Whenever the word "widget" appears in a line of the listing, copy that line.

(Data shown begins)

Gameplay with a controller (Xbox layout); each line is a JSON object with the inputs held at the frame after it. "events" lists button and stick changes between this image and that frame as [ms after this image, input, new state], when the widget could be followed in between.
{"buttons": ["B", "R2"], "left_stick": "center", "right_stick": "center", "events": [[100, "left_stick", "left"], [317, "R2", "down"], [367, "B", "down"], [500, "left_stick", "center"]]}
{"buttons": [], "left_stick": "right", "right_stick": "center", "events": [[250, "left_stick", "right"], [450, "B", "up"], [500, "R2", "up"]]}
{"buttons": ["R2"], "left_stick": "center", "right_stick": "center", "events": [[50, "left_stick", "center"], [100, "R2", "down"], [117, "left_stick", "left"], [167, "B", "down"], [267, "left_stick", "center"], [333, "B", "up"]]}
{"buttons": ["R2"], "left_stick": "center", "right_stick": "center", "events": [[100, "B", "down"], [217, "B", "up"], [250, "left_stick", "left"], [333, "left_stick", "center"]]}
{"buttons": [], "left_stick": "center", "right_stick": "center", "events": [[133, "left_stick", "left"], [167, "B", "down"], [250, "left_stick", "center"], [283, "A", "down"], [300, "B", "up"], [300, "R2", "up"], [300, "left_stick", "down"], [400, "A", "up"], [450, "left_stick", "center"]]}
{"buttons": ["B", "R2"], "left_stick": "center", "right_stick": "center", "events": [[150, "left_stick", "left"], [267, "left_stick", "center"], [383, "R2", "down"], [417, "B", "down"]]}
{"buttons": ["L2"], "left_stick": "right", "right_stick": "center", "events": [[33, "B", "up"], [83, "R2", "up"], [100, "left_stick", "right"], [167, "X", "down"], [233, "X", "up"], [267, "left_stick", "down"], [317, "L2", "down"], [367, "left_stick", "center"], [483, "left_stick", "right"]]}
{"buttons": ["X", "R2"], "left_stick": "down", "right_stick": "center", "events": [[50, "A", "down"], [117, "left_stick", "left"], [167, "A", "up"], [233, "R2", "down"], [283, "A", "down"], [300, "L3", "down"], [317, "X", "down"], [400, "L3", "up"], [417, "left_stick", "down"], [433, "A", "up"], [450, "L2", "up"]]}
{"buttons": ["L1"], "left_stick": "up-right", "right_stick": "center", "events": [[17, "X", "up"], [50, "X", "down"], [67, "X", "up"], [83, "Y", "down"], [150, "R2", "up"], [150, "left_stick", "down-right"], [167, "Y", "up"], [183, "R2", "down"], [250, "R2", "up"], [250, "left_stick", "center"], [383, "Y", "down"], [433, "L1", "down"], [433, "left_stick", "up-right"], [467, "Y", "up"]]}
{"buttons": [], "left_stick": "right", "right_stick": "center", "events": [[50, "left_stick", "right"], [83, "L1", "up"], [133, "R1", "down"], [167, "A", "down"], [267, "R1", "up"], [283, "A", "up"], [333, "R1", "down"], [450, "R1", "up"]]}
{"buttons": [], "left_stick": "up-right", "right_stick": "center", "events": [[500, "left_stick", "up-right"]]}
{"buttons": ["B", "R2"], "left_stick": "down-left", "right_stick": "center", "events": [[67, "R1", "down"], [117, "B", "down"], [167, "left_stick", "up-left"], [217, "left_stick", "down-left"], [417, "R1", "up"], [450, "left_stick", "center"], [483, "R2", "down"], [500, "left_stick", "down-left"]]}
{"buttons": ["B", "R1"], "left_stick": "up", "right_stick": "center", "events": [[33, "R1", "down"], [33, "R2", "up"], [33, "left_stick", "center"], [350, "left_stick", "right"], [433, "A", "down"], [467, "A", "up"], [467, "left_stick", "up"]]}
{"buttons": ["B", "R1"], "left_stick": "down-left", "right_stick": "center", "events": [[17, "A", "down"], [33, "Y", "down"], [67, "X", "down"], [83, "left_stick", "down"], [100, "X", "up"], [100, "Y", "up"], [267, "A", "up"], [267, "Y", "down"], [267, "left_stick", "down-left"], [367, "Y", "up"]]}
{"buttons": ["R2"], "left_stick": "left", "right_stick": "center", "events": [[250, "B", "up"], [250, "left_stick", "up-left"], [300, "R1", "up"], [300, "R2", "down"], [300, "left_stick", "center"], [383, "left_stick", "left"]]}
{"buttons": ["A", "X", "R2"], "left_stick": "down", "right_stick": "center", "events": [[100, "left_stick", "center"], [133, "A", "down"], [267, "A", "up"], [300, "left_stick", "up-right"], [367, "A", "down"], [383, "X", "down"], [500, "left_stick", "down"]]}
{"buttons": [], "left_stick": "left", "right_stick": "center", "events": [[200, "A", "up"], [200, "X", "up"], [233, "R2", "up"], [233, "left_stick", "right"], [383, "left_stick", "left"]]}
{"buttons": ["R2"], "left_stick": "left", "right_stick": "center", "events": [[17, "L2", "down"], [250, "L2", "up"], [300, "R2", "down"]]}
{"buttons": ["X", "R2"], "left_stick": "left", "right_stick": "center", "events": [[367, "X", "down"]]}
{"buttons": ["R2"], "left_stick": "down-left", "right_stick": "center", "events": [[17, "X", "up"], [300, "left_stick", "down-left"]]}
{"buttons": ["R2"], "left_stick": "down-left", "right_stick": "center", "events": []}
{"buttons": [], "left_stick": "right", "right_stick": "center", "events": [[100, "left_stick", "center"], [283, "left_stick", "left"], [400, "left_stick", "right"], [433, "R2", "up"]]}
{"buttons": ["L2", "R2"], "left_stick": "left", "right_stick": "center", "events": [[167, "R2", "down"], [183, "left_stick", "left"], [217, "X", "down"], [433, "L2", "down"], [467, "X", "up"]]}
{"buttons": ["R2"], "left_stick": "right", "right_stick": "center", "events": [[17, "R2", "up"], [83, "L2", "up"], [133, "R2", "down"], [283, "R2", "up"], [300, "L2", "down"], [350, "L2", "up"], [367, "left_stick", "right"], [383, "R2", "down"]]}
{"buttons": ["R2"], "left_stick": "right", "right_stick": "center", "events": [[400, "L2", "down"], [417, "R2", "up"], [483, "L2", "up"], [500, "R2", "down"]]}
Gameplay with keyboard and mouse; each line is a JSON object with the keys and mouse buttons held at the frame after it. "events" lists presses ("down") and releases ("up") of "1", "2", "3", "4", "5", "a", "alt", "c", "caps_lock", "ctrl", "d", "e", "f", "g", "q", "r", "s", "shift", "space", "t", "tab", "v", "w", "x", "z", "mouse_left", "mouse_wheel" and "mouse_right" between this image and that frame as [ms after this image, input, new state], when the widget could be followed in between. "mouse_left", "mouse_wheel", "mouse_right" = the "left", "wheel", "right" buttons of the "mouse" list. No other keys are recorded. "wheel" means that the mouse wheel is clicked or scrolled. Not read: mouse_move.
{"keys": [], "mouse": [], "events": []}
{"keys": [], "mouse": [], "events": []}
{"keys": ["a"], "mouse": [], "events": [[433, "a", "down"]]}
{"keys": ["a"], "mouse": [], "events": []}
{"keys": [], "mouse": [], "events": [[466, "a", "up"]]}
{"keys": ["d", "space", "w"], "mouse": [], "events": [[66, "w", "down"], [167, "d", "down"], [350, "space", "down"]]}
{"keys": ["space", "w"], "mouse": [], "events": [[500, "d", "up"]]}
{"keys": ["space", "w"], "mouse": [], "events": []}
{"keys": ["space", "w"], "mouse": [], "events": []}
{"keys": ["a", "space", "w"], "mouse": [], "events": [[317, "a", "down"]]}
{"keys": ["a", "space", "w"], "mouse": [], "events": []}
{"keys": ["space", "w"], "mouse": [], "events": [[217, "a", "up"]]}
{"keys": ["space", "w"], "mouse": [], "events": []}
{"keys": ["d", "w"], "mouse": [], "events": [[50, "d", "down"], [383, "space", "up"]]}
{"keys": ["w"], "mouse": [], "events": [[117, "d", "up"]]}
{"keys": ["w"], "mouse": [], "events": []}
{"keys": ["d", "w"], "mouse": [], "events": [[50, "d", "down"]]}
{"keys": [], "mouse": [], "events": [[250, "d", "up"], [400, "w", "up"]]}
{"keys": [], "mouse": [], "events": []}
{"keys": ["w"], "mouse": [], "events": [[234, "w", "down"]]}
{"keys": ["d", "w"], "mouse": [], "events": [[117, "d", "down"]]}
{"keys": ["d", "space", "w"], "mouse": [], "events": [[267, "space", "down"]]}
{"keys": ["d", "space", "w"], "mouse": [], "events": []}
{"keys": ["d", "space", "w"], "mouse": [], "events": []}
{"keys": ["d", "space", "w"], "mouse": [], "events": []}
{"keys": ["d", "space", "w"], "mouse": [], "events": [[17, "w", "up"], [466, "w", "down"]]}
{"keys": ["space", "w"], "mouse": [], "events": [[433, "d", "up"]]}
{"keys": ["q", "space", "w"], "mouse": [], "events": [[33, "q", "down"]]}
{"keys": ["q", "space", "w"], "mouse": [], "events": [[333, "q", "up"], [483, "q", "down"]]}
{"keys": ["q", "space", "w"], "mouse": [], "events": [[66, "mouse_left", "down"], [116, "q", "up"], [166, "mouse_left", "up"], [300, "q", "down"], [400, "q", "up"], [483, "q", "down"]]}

(Data shown ends)

Solution below:
Gameplay with a controller (Xbox layout); each line is a JSON object with the inputs held at the frame after it. "events" lists button and stick changes between this image and that frame as [ms after this image, input, new state], when the widget could be followed in between.
Gameplay with keyboard and mouse; each line is a JSON object with the keys and mouse buttons held at the frame after it. "events" lists presses ("down") and releases ("up") of "1", "2", "3", "4", "5", "a", "alt", "c", "caps_lock", "ctrl", "d", "e", "f", "g", "q", "r", "s", "shift", "space", "t", "tab", "v", "w", "x", "z", "mouse_left", "mouse_wheel" and "mouse_right" between this image and that frame as [ms after this image, input, new state], when the widget could be followed in between. "mouse_left", "mouse_wheel", "mouse_right" = the "left", "wheel", "right" buttons of the "mouse" list. No other keys are recorded. "wheel" means that the mouse wheel is clicked or scrolled. Not read: mouse_move.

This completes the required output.